Convert the lines below, from the first one through the line that contains "Time: **6:21:00**", inclusive, into a JSON list of strings with one string per line. Omit any blank lines.

[Start of PROVIDED ENTRIES]

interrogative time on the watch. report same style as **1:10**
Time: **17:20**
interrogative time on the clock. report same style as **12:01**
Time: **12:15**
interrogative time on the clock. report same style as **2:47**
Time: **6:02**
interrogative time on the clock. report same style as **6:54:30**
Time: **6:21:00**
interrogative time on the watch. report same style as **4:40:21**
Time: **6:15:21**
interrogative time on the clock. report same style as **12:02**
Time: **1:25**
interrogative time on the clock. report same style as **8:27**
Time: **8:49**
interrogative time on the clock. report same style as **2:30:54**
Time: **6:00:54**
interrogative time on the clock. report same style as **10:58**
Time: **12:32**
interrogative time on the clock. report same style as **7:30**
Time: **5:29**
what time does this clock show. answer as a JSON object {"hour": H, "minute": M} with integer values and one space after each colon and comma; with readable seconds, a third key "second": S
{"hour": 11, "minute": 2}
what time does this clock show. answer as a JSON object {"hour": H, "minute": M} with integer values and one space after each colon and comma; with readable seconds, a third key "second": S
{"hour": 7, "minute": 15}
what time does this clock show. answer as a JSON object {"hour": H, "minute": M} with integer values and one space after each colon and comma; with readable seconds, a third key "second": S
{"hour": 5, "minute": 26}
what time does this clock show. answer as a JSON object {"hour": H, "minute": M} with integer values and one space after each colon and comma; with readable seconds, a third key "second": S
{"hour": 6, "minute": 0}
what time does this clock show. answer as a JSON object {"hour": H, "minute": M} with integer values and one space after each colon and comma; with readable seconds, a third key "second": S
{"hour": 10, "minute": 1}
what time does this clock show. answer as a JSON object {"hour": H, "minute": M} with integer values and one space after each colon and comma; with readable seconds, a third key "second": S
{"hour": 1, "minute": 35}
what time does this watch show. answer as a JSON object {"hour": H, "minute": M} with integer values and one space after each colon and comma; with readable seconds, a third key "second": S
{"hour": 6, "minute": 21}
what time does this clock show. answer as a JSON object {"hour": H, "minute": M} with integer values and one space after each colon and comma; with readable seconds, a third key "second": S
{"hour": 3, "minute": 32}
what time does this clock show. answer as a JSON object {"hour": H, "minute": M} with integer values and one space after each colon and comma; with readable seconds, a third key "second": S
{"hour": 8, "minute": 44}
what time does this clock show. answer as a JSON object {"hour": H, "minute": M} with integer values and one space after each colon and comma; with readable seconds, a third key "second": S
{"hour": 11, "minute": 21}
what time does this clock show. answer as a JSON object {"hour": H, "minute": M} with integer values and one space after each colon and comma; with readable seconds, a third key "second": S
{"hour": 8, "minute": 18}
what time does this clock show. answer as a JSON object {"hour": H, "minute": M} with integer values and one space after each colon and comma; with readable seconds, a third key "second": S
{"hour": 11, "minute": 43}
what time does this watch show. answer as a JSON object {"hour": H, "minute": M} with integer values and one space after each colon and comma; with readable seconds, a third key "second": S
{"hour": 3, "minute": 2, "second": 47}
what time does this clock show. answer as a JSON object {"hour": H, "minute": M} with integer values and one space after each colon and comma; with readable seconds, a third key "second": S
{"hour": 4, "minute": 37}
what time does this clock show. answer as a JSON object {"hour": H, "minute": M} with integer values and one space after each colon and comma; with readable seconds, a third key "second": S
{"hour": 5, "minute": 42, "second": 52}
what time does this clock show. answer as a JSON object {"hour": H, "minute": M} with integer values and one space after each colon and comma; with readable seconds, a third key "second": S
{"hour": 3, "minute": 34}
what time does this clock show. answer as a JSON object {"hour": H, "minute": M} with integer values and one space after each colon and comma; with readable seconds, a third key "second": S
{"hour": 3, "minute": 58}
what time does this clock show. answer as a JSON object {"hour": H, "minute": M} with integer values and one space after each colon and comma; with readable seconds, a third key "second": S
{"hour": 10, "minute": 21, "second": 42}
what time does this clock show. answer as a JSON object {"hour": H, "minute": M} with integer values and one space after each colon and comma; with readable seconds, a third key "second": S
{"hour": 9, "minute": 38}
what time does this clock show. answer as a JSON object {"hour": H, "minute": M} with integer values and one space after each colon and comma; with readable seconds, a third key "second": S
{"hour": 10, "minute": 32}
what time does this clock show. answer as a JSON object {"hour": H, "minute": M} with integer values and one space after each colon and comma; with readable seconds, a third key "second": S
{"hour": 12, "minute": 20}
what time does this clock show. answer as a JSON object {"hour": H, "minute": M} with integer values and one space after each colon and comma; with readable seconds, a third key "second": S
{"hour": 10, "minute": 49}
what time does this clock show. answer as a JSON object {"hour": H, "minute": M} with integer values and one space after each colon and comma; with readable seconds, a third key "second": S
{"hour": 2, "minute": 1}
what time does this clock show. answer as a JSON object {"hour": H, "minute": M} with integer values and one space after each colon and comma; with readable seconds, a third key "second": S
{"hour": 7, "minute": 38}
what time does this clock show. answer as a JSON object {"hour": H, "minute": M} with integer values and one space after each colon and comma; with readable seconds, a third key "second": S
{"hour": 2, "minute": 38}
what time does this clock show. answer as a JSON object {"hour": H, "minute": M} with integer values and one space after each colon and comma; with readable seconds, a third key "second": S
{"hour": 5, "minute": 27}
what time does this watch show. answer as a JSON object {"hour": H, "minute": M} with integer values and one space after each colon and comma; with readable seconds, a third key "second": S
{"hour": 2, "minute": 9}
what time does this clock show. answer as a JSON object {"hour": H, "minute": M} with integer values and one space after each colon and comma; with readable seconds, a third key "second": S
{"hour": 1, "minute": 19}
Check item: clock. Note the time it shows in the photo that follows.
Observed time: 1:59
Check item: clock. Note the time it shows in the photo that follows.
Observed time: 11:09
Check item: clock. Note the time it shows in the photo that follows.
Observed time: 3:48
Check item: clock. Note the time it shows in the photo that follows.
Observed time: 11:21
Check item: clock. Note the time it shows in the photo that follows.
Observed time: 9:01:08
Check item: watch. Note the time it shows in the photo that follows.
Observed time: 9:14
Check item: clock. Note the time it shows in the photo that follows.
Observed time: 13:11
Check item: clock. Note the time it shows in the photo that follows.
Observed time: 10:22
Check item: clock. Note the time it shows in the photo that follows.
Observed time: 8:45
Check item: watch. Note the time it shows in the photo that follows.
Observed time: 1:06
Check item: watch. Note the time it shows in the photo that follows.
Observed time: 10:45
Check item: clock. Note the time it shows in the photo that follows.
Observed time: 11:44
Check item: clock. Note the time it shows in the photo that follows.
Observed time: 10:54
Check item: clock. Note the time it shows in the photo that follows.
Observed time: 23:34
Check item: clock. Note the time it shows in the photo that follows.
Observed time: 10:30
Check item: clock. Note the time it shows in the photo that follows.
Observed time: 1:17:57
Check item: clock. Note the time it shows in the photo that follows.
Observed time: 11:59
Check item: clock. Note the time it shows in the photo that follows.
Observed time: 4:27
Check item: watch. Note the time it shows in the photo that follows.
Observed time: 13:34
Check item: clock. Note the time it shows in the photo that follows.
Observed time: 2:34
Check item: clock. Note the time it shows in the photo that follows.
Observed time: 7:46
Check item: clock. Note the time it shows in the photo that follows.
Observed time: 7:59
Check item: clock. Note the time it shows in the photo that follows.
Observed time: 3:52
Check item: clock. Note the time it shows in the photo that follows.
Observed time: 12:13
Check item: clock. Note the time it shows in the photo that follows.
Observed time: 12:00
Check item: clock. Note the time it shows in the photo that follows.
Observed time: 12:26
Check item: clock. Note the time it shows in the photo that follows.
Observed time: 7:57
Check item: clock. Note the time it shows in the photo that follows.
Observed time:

[End of PROVIDED ENTRIES]

[ANSWER IN FULL]
[
  "interrogative time on the watch. report same style as **1:10**",
  "Time: **17:20**",
  "interrogative time on the clock. report same style as **12:01**",
  "Time: **12:15**",
  "interrogative time on the clock. report same style as **2:47**",
  "Time: **6:02**",
  "interrogative time on the clock. report same style as **6:54:30**",
  "Time: **6:21:00**"
]